Beth: Good point. It's just that living, breathing, intriguing rom-coms (as opposed to zom-coms) manage to get through that basic structure - and hit the requisite emotions - with far more panache, credibility and depth.
Posted by: mernitman | March 16, 2010 at 06:21 PM
My first thought was that there is nothing wrong with either zom-coms or genuine rom-coms that 3-D can't fix.
But as I thought further, I realized the death of newspapers, books, romantic comedies -- you name it! -- was predictable and even foreseen. By me! About a year ago I wrote a post, "Forget newspapers - everything is dead!" where I quoted numerous unnamed sources describing this eventuality. The upside of all this is the elimination of any need for sustainable business models. Who needs budgets or profits when everything is dead, including budgets and profits?
http://writelife.net/2009/04/03/everything-is-dead/
Posted by: Bill | March 17, 2010 at 04:30 AM
More seriously, I agree with Beth's point about rituals. I think the problem with "breaking through the structure" is that sometimes when it is attempted, people try to hard, sometimes neglecting the structure, and there is a disconnect with the audience. I think it's probably quite difficult to finesse something like this. (I'm also amazed at how many people like, and like a lot, some of those zom-coms you speak of.)

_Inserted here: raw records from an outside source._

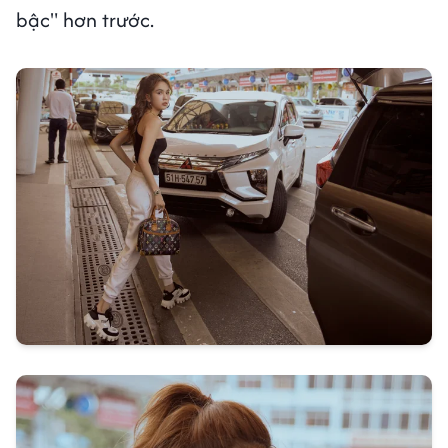
bậc" hơn trước.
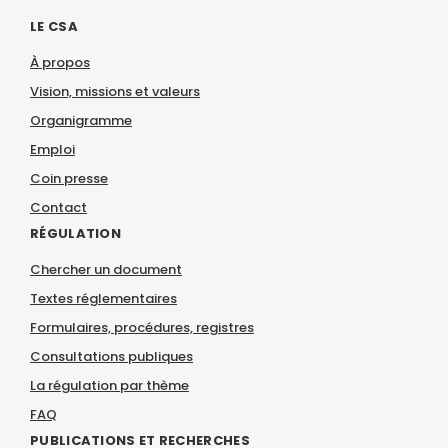
LE CSA
À propos
Vision, missions et valeurs
Organigramme
Emploi
Coin presse
Contact
RÉGULATION
Chercher un document
Textes réglementaires
Formulaires, procédures, registres
Consultations publiques
La régulation par thème
FAQ
PUBLICATIONS ET RECHERCHES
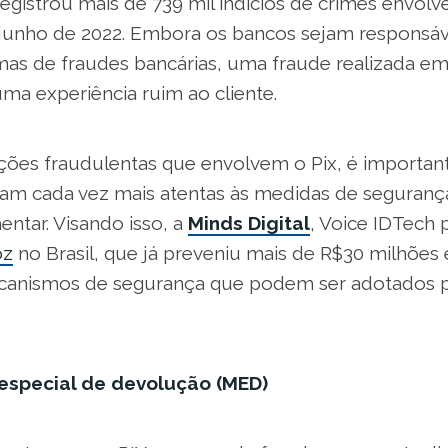
egistrou mais de 739 mil indícios de crimes envolv
e junho de 2022. Embora os bancos sejam responsáv
timas de fraudes bancárias, uma fraude realizada e
ma experiência ruim ao cliente.
ações fraudulentas que envolvem o Pix, é importan
am cada vez mais atentas às medidas de seguranç
tar. Visando isso, a
Minds Digital
, Voice IDTech 
oz
no Brasil, que já preveniu mais de R$30 milhões
canismos de segurança que podem ser adotados p
especial de devolução (MED)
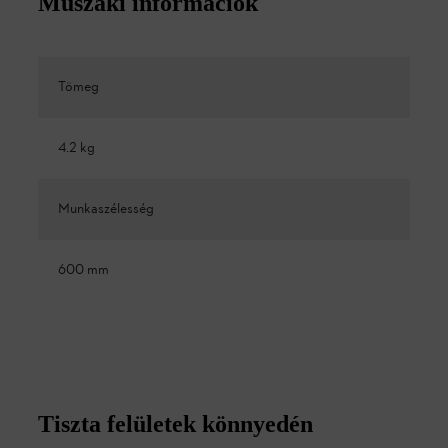
Műszaki információk
Tömeg
4.2 kg
Munkaszélesség
600 mm
Tiszta felületek könnyedén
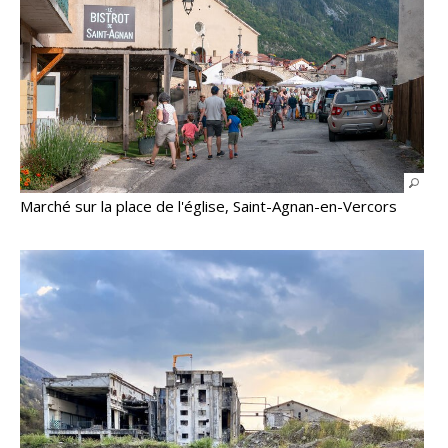
Marché sur la place de l'église, Saint-Agnan-en-Vercors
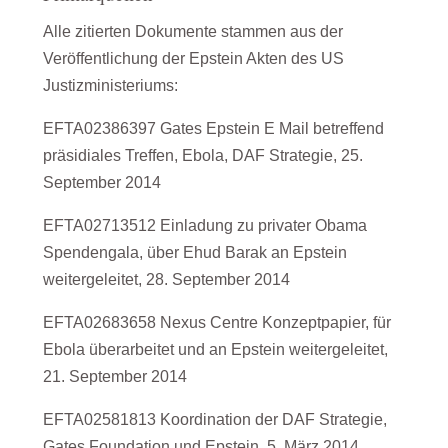
Alle zitierten Dokumente stammen aus der
Veröffentlichung der Epstein Akten des US
Justizministeriums:
EFTA02386397 Gates Epstein E Mail betreffend
präsidiales Treffen, Ebola, DAF Strategie, 25.
September 2014
EFTA02713512 Einladung zu privater Obama
Spendengala, über Ehud Barak an Epstein
weitergeleitet, 28. September 2014
EFTA02683658 Nexus Centre Konzeptpapier, für
Ebola überarbeitet und an Epstein weitergeleitet,
21. September 2014
EFTA02581813 Koordination der DAF Strategie,
Gates Foundation und Epstein, 5. März 2014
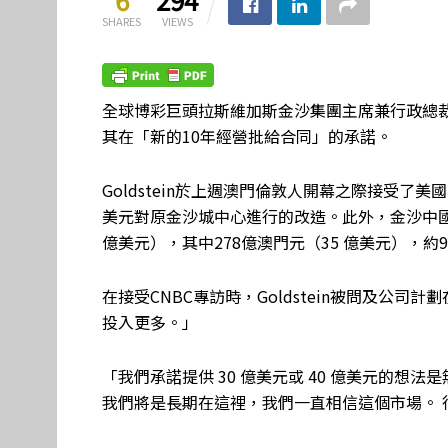
SHARES
VIEWS
全球博彩巨頭拉斯維加斯金沙集團主席兼行政總裁Rob
其在「新的10年經營批給合同」的承諾。
Goldstein於上週澳門倫敦人開幕之際接受了
美元對原金沙城中心進行的改造。此外，金沙中國
億美元），其中278億澳門元（35 億美元），約
在接受CNBC專訪時，Goldstein被問及公
投入更多。」
「我們承諾提供 30 億美元或 40 億美元的
我們將是長期在這裡，我們一直相信這個市場。 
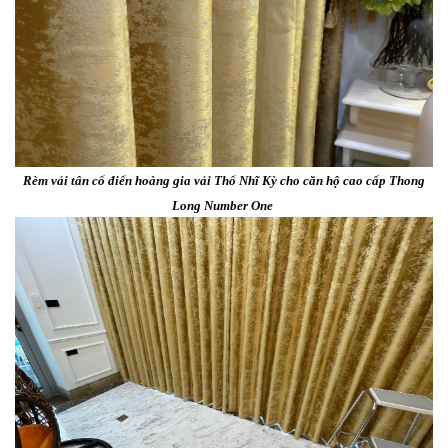
Rèm vải tân cổ điển hoàng gia vải Thổ Nhĩ Kỳ cho căn hộ cao cấp Thong
Long Number One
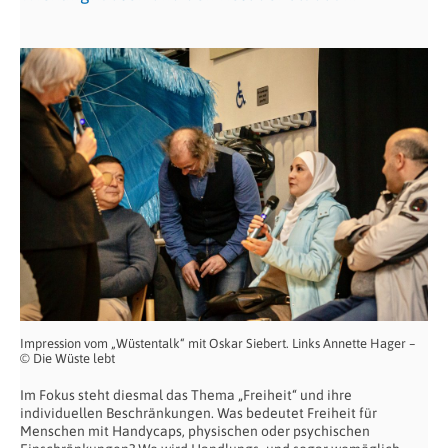
Impression vom „Wüstentalk“ mit Oskar Siebert. Links Annette Hager –
© Die Wüste lebt
Im Fokus steht diesmal das Thema „Freiheit“ und ihre
individuellen Beschränkungen. Was bedeutet Freiheit für
Menschen mit Handycaps, physischen oder psychischen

Posted by: Bill | March 17, 2010 at 04:36 AM
Must admit,'Shaun of the Dead' is one of my fav's.
It's interesting to see there's a lot of zombie mrchandise around.I found a book of zombie haiku on Amazon that made me laugh out loud,so I'll share one.I think it also addresses the fact that just because it's a zombie film doesn't mean it's easy to write a good one.
Biting into heads
is much harder than it looks
the skull is fiesty
Cheers,
Judith
Posted by: Judith Duncan | March 21, 2010 at 03:12 PM
Bill: There is no accounting for taste. And the humans, in general.
Judith: "The skull is feisty!" I want this on a t-shirt.